What to work on: Can you lay out everything from the start of these lines down to the line containing "11:30 AM to 7:30 PM, 8 hours" as a Markdown table with the columns "Row" and "Line", leaving out blank lines?

======== Provided records

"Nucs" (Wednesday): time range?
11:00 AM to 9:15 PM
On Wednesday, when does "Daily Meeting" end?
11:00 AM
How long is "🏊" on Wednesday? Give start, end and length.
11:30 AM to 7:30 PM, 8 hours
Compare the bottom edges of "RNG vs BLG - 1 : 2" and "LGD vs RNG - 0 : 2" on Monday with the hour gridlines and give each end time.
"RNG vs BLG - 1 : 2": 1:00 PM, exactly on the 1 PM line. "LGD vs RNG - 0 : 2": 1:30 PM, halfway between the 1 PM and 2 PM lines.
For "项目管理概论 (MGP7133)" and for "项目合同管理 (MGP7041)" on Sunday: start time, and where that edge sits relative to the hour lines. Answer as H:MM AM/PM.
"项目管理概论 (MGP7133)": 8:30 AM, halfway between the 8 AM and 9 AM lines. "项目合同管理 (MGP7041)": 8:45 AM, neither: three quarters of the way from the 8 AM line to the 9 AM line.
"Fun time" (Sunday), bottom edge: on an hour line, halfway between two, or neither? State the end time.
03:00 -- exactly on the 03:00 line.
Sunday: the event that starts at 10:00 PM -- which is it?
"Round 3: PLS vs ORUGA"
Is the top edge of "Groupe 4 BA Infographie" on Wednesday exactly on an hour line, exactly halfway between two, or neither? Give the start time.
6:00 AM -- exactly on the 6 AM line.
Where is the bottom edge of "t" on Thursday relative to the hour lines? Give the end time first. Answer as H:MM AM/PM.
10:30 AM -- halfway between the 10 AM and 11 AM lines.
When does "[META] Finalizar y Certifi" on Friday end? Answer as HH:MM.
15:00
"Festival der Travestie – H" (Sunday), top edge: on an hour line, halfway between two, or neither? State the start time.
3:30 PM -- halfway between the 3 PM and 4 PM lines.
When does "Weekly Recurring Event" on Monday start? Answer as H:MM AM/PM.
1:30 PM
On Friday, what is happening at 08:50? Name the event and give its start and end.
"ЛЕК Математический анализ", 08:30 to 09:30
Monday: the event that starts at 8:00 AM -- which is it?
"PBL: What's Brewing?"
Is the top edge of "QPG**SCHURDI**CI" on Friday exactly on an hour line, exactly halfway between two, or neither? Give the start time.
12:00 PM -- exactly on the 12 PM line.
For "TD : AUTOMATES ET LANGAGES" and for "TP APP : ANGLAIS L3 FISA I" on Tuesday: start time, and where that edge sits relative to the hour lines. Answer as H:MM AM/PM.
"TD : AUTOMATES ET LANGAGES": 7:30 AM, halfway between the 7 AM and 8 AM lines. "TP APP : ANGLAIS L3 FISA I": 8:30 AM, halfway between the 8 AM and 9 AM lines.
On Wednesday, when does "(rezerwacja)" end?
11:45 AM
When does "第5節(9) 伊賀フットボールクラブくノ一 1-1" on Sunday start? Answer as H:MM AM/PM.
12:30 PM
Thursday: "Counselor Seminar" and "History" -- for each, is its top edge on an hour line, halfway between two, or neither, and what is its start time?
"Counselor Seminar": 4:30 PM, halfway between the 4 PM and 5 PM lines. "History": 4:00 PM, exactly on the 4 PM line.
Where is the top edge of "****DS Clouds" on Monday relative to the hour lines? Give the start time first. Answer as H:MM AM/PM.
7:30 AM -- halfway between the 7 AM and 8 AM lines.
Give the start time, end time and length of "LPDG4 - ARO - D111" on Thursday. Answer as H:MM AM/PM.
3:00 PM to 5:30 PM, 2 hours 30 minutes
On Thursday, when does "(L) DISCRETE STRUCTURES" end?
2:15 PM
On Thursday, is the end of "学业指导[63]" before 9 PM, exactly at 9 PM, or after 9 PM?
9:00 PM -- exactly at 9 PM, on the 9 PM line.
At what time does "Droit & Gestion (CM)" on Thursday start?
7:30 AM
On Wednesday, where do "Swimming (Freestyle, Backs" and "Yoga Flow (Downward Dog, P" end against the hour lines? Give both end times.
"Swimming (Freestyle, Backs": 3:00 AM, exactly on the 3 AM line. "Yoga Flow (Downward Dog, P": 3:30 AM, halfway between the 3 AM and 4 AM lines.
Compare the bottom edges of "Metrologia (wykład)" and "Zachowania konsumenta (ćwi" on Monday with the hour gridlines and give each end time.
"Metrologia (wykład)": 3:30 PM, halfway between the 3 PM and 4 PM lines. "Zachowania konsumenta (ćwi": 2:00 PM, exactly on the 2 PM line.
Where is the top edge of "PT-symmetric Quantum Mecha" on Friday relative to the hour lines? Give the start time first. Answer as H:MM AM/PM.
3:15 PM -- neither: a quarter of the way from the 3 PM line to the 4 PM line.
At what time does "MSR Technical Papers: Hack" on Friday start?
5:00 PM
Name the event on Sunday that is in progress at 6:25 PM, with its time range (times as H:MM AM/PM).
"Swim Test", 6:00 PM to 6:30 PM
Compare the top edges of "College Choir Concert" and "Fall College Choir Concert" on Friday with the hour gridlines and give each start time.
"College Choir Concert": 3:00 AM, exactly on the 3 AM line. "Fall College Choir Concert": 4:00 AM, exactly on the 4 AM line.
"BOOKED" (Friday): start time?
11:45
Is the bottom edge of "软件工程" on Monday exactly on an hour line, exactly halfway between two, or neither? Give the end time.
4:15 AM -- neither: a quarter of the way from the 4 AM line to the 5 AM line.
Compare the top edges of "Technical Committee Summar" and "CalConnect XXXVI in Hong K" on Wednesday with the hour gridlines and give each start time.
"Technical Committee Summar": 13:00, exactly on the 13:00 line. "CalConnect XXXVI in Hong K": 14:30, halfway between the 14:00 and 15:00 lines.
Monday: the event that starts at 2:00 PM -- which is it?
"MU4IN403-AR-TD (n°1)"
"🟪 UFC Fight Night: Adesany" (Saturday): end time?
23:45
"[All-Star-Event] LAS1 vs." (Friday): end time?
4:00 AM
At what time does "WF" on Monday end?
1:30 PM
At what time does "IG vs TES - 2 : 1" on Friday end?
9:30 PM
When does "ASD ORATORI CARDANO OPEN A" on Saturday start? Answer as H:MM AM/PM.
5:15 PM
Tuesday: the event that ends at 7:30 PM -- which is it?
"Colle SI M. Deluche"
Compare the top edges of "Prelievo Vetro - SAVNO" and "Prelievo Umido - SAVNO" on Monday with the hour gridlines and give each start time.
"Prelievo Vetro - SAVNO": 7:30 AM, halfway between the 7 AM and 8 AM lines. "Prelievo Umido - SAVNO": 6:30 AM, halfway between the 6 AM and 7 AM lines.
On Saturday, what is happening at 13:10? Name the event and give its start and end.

================

Answer to this task:
| Row | Line |
|---|---|
| 1 | "Nucs" (Wednesday): time range? |
| 2 | 11:00 AM to 9:15 PM |
| 3 | On Wednesday, when does "Daily Meeting" end? |
| 4 | 11:00 AM |
| 5 | How long is "🏊" on Wednesday? Give start, end and length. |
| 6 | 11:30 AM to 7:30 PM, 8 hours |